How can researchers distinguish between direct effects of MGF 110-11L and indirect consequences of viral infection?

Distinguishing direct MGF 110-11L effects from general infection consequences requires:

• Isolated expression systems:

  • Express MGF 110-11L alone in relevant cell types without other viral components

  • Create inducible expression systems to control timing and expression levels

  • Compare phenotypes between MGF 110-11L expression and full viral infection

• Comparison with deletion mutants:

  • Perform parallel analyses of wild-type virus and MGF 110-11L deletion mutants

  • Identify phenotypes that differ specifically due to the presence/absence of MGF 110-11L

  • Conduct complementation studies by reintroducing the gene to confirm specificity

• Temporal analysis:

  • Monitor cellular changes in relation to MGF 110-11L expression timing

  • Compare with early-appearing effects versus late infection effects

  • Use time-course experiments with synchronized infection

• Protein-protein interaction studies:

  • Identify direct binding partners of MGF 110-11L using proximity labeling techniques

  • Validate interactions through co-immunoprecipitation and functional assays

  • Map interaction networks to specific cellular pathways

This multi-faceted approach helps separate direct MGF 110-11L functions from general viral effects or consequences of other viral proteins .

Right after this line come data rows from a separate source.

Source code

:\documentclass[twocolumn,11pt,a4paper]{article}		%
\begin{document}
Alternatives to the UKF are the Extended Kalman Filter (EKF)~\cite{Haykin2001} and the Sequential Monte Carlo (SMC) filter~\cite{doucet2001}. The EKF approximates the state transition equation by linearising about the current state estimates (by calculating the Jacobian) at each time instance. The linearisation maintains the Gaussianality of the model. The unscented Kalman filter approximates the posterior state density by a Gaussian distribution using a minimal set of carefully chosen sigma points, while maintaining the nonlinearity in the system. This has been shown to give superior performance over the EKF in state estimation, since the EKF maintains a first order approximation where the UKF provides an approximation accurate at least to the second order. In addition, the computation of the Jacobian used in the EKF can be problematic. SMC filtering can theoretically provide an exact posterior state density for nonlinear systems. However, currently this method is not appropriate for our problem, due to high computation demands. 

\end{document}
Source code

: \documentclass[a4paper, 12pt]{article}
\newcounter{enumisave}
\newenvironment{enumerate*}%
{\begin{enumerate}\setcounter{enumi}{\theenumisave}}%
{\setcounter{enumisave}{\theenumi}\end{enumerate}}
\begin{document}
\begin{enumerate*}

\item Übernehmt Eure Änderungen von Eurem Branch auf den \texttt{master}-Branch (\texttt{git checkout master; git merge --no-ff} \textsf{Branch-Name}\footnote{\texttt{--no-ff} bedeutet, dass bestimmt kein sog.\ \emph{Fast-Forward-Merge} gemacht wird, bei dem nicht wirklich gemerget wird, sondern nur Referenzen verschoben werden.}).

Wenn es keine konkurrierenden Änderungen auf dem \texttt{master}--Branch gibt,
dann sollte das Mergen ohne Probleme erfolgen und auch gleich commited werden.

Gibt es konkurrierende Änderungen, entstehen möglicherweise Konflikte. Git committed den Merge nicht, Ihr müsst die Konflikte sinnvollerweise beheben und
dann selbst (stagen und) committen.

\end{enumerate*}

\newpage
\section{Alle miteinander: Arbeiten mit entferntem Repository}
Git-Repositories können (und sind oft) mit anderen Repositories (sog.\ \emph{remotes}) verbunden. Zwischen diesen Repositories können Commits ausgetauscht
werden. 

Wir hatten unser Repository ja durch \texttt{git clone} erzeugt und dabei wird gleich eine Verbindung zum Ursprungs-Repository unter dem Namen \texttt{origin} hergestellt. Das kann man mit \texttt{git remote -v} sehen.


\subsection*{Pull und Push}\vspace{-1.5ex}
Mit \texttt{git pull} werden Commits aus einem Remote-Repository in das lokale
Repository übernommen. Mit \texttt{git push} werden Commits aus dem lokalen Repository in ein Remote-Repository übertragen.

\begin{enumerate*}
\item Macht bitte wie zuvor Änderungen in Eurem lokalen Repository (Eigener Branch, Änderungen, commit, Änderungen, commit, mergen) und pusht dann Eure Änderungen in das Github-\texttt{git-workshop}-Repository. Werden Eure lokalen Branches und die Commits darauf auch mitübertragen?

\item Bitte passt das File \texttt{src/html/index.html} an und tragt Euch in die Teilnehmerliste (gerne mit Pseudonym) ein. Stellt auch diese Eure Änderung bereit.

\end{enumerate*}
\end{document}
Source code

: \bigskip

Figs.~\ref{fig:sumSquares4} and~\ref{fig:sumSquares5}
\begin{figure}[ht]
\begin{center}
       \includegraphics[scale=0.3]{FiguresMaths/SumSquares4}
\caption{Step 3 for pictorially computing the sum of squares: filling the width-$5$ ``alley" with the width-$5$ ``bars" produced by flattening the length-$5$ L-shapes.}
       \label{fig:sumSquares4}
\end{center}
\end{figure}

How does MGF 110-11L function compare with other multigene family proteins in ASFV?

A systematic comparison reveals distinct functional profiles among ASFV multigene families:

While MGF 360 and 505 family members are better characterized for their roles in evading host type I interferon responses, the MGF 110 family appears more involved in cellular compartment organization and potentially viral morphogenesis . The varying effects of gene deletions within the same family highlight the specialized functions evolved by these paralogs despite their sequence similarities.

What structural and functional homologies exist between MGF 110-11L and host proteins?

MGF 110-11L shares important structural and functional elements with host proteins:

• Thioredoxin-like motifs:

  • MGF 110-11L contains C-(X)2-C sequences resembling thioredoxin motifs found in ER thioreductase enzymes

  • These similarities suggest potential functions in redox regulation or protein folding within the ER

• Metal-binding structures:

  • The C-(X)2-C-(X)2-C sequence resembles iron cluster protein motifs

  • This structural element is also found in Ero1-Lα, involved in disulfide bond formation in the ER

• ER retention signals:

  • While not identical to MGF 110-11L, related family members contain KDEL or KEDL motifs

  • These motifs function similarly to host ER retention signals, controlling protein localization

• Bovine posterior pituitary peptide homology:

  • The cysteine motif shares homology with bovine posterior pituitary peptides

  • This suggests similar disulfide bond formation patterns between viral and host proteins

These homologies indicate MGF 110-11L may have evolved to mimic or manipulate host cellular machinery, particularly within the secretory pathway . Such viral mimicry of host proteins often serves to evade immune detection or hijack cellular processes.